Question: When you are looking to trademark an aspect of your business, what's the first thing you should do and why?
Conduct a Trademark Search
"You're presumed to be aware of every federally registered trademark, so if you start using a name and later find out that it was registered to someone else, then, at worst, you could be liable for trademark infringement. Even at best, you could still be forced to shut down your website and change the name/brand of your company. So always conduct a comprehensive trademark search before you commit to a name."
"If you're truly ambitious, don't just settle for a U.S. trademark. Go and register it in the European Union, Australia, etc. to avoid buying from squatters later on."
Understand the Terminology
"Trademarks, patents and copyrights are all different. Each protects a different type of property. Make sure that you understand what a trademark is and isn't and what it does and doesn't protect prior to filing."
Consider the Critical Parts of Your Business and Identity
"The things brands have trademarked may surprise you. So if you have something you'd like to have legal rights to over the long-term, make an attempt to trademark it. Hiring a lawyer to manage the process is a small cost relative to the potential gains if you successfully acquire those trademarks. "
Do Market Research
"So you've come up with an incredibly clever and catchy brand for your new product or service. You've run it by a few people and they say they love it. Great, but how will your target market respond? Can they pronounce it? Can they spell it? Do they get it (if there's anything to get)? In short, does it resonate, stick and work with the people that really matter which are your customers?"
Use the "TM" Symbol Immediately
"If you want to claim your right to a trademark, the first thing you should do is start associating your brand with a "TM" symbol. This will put others on notice that you intend to file for a formal registered trademark. Then, file the formal paperwork online through USPTO."

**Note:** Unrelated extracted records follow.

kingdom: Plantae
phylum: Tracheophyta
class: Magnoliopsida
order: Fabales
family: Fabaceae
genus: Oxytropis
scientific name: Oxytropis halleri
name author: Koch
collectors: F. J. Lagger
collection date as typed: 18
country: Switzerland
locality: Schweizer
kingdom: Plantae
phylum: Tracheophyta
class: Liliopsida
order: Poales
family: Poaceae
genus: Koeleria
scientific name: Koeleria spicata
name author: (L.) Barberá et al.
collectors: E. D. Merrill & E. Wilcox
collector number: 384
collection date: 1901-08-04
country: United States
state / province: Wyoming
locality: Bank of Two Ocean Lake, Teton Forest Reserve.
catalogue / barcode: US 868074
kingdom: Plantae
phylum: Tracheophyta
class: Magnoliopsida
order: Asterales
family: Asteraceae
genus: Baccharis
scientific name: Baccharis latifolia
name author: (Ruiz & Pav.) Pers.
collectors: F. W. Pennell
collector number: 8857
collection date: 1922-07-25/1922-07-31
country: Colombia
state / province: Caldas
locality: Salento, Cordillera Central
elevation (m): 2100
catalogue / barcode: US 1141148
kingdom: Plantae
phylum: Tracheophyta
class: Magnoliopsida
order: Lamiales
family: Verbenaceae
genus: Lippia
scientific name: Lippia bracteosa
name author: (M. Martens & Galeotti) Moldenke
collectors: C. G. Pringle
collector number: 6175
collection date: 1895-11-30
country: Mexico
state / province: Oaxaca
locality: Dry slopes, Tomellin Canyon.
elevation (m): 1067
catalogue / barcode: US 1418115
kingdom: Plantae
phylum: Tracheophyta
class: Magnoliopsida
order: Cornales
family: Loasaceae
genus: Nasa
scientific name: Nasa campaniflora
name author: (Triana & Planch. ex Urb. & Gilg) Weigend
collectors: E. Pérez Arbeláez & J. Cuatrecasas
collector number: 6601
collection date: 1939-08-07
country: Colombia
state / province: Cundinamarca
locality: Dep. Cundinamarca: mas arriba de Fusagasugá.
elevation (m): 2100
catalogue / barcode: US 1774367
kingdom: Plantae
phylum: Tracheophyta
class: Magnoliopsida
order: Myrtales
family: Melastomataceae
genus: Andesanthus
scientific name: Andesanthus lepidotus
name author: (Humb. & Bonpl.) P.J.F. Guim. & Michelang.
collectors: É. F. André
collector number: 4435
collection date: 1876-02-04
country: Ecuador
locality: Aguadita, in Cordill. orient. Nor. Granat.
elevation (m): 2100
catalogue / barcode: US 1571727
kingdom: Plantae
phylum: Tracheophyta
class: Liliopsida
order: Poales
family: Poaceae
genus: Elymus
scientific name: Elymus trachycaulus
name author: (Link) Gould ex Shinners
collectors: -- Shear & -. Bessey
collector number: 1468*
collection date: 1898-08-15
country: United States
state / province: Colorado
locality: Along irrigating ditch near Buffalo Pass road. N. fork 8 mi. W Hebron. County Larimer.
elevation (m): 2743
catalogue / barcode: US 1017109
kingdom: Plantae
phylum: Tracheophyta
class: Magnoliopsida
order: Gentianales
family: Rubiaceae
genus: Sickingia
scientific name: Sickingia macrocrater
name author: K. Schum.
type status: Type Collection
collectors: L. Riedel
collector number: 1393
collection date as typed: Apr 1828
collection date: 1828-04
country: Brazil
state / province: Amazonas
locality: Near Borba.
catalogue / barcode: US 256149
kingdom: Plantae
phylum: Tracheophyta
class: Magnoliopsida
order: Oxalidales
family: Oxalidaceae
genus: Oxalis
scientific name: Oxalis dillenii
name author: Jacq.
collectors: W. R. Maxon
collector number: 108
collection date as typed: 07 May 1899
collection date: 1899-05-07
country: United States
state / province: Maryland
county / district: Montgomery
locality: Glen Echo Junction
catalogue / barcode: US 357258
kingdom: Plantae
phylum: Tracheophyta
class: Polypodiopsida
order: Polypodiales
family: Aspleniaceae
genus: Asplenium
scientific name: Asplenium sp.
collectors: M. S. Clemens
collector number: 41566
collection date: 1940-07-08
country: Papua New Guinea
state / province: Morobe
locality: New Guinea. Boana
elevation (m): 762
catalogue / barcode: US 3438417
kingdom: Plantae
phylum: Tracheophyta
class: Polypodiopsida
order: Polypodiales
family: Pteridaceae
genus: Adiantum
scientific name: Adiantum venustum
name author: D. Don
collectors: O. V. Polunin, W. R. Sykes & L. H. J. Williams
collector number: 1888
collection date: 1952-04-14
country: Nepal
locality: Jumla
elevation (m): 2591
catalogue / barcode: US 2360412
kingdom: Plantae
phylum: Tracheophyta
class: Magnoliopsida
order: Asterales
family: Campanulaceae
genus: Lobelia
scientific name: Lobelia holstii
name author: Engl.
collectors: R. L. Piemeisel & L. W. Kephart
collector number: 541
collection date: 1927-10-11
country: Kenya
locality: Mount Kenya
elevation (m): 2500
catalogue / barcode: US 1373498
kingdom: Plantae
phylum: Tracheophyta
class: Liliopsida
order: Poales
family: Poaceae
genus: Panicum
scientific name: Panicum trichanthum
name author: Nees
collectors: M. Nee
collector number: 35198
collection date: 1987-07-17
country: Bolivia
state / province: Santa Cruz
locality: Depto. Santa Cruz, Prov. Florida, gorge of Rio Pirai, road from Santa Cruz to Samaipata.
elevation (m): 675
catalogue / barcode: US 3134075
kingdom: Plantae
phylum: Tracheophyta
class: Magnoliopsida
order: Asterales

"You should make sure that you are using the term you want to trademark. It’s tough to get a trademark for something you aren’t actively promoting."
Proliferate Your Brand
"You are making an investment. Strategize to ensure you get a return. Don't just use your trademark on your website and business card. Think creatively about where else you can project your new brand. Letterheads? Sticky notes? Pens or mugs for friends and clients? Get mileage out of your trademark. Don't park it in the garage!"
Cover Your Bases
"You could avoid some upfront costs by first determining whether the aspect of your business is appropriate and necessary for trademarking. By doing a proper search you can see if there is a conflicting trademark or if there could be potential overlap. Depending on your circumstances, talking to a lawyer or using a platform like LegalZoom to file for trademark would be your next best step."
Make It SEO-Friendly
"When looking to trademark, do some research on trends, popular search terms and keywords within your industry. What are some words and phrases that your target market is searching for on a regular basis? You want to make sure that what you are trademarking (domain name, company name, company tagline, etc.) is SEO-friendly and something that will not be buried in search engines."